Badminton's Scoring System Remains Unchanged, BWF To Continue With Three-Game Format
BWF's attempt to change the scoring system failed to get a two-thirds majority, and hence remains unchanged.
- BWF tried to replace the three-game format of 21 points each
- They tried to implement a best-of-five of 11 points
- It failed to get the two-thirds majority
Badminton's scoring system remains unchanged as an attempt to replace the existing three-game format of 21 points each with a best-of-five of 11 points on Saturday failed to get the required two-thirds majority during the Annual General Meeting of the sport's global body. The Badminton World Federation (BWF) member nations voted on the proposal to amend the laws of the sport relating to the scoring system during the body's 82nd AGM that was held virtually. The proposal put forward by the Indonesian Badminton Association and the Badminton Association of Maldives, and seconded by Badminton Asia, Badminton Korea Association and Chinese Taipei Badminton Association, received 66.31 per cent for and 33.69 per cent against, falling just short of the two-thirds majority required.
A total of 282 votes were cast. BWF President Poul-Erik Hoyer thanked the members for their participation in this important decision.

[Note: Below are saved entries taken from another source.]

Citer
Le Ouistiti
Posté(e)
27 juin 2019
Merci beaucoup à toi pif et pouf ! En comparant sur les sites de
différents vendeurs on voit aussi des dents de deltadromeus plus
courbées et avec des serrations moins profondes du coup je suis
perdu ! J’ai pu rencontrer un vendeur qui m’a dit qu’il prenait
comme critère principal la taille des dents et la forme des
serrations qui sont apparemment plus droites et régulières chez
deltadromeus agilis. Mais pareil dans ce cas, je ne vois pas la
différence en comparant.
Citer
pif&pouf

"Our Membership has spoken, and despite the very small margin in which the two-thirds majority was not reached, the BWF respects the outcome to retain the three games to 21 points scoring system," Hoyer said in a release issued by the game's apex body.
"It is now the second time such a proposal has not been approved, but I see the fantastic participation of the Membership and the decision reached today as an indication that the badminton community is very much engaged in the best interests of the sport during these difficult and challenging times.
"So, for that, I thank everyone for their role in this process."
The game's governing body, under president Hoyer, had floated the idea in 2014 for the first time but it didn't receive the support. The 11x5 system, which was criticised by players and coaches alike, couldn't gather enough votes in last year's AGM too.
"While the proposed scoring system change has been part of my vision to make badminton more exciting and to increase the entertainment value for stakeholders and fans, this will not deter us from continuing our efforts to increase excellence in badminton for all concerned in line with our Strategic Plan 2020-2024," Hoyer said.
According to the BWF strategic plan, it wants to "include new and innovative elements of the game to ensure this continues to evolve over time and excite, engage and enhance global fan base through inspirational performances at world-class events."